Les fourmis mangeront Rome, c’est écrit

Les fourmis mangeront Rome, c’est écrit. Entre les dalles elles circulent : louve, quelle course de pierres précieuses te coupe la gorge ? Par où s’en vont les eaux des fontaines, les ardoises vives, les camées tremblants qui en pleine nuit murmurent l’histoire, les dynasties et les commémorations ?… Il faudrait trouver le cœur qui fait battre les fontaines pour le protéger des fourmis et organiser dans cette ville de sang debout, de cornes d’abondance dressées comme des mains d’aveugle, un rite de salvation, afin que le futur lime ses griffes sur les collines et se traîne apprivoisé et sans force, sans plus une fourmi.

D’abord on cherchera l’emplacement de toutes les fontaines, ce qui est facile parce que sur les cartes en couleurs, sur les plans gigantesques, les fontaines ont aussi des jets d’eau et des cascades couleur céleste, seulement il les faut bien chercher toutes et les entourer d’une enceinte au crayon bleu, et non pas rouge, car une bonne carte de Rome est rouge comme Rome. Sur le rouge de Rome le crayon bleu tracera une garde violette autour de chaque fontaine, et alors on sera sûr qu’on les a bien toutes et qu’on connaît le feuillage complet des eaux. 
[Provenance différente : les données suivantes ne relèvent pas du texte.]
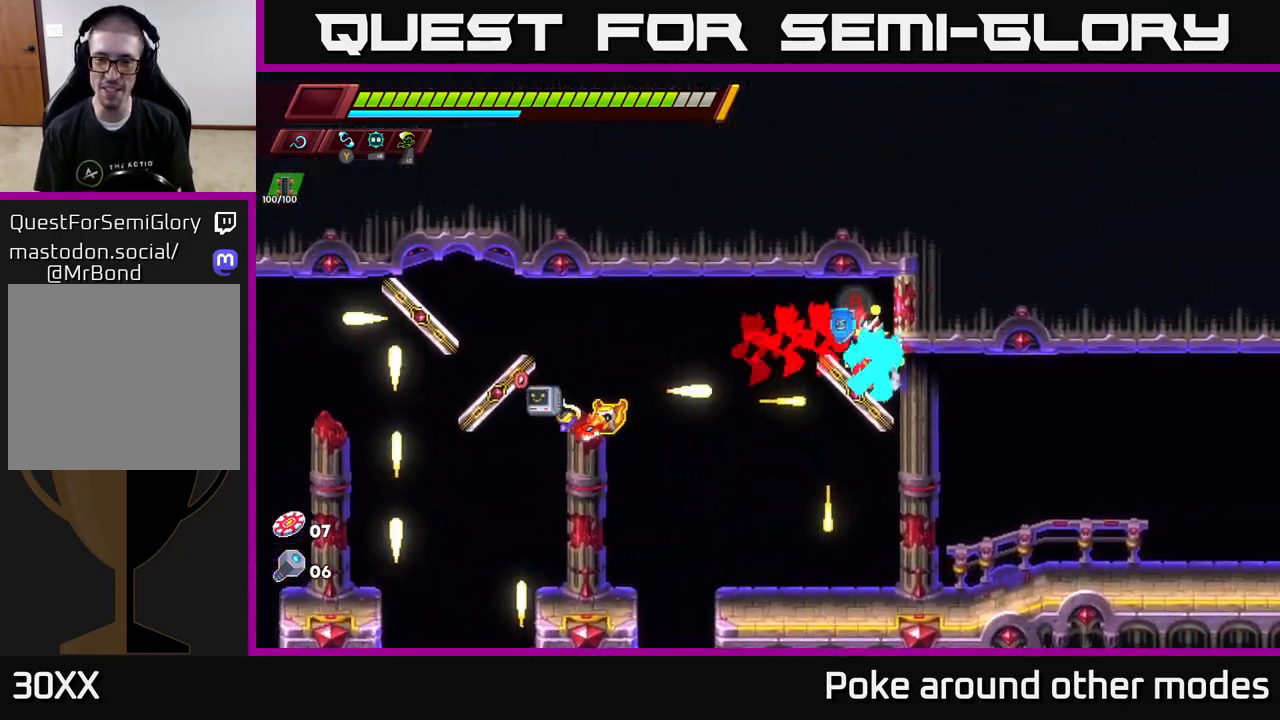
{"buttons": [], "left_stick": "right", "right_stick": "center", "events": []}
Plus difficile, plus secrète, plus recueillie, sera la tâche de perforer la pierre opaque sous laquelle serpentent les veines de mercure, comprendre à force de patience le chiffre de chaque fontaine, monter une garde amoureuse près des vases impériaux jusqu’à ce que, de tant de murmures verts, de tant de gargouillis de fleurs, naissent peu à peu les directions, les confluences, les autres rues, les vivantes. Et, sans dormir, les suivre avec des baguettes de coudrier en forme de fourche, de triangle, deux baguettes dans chaque main, une seule soutenue entre deux doigts attentifs, mais tout cela invisible aux carabiniers et à la population aimablement méfiante, traverser le Quirinal, monter au Campidoglio, courir à fond de cris dans le Pincio, terrifier par une apparition immobile comme un globe de feu l’ordre de la Piazza della Essedra et ainsi extraire des sourds métaux du sol la nomenclature des rivières souterraines. Et ne demander d’aide à personne, jamais. 

Après, on verra comment dans cette main de marbre écorché les veines errent harmonieusement, par plaisir des eaux, par artifice de jeu, et peu à peu se rapprochent, se fondent, s’enlacent, deviennent artères, se déversent dures sur la place centrale où palpitent le tambour de verre liquide, la racine des dômes pâles, le cheval profond… Et on saura alors dans quelle nappe de voûtes calcaires, parmi de menus squelettes de lémures, le cœur de l’eau marque son temps. 

Ce ne sera pas facile à trouver mais on trouvera. Alors on tuera toutes les fourmis qui guettent les fontaines, on incendiera les galeries que ces mineurs horribles tissent pour approcher la vie secrète de Rome. On tuera les fourmis du seul fait d’avoir atteint la source centrale. Et on se sauvera par un train de nuit, fuyant les lamies vengeresses, secrètement heureux, perdu au milieu des soldats et des nonnes. 


Julio Cortázar, « Instructions pour tuer des fourmis à Rome », Cronopes et Fameux, tr. L. Guille-Bataillon, Paris, Gallimard, 1977, p. 21-23.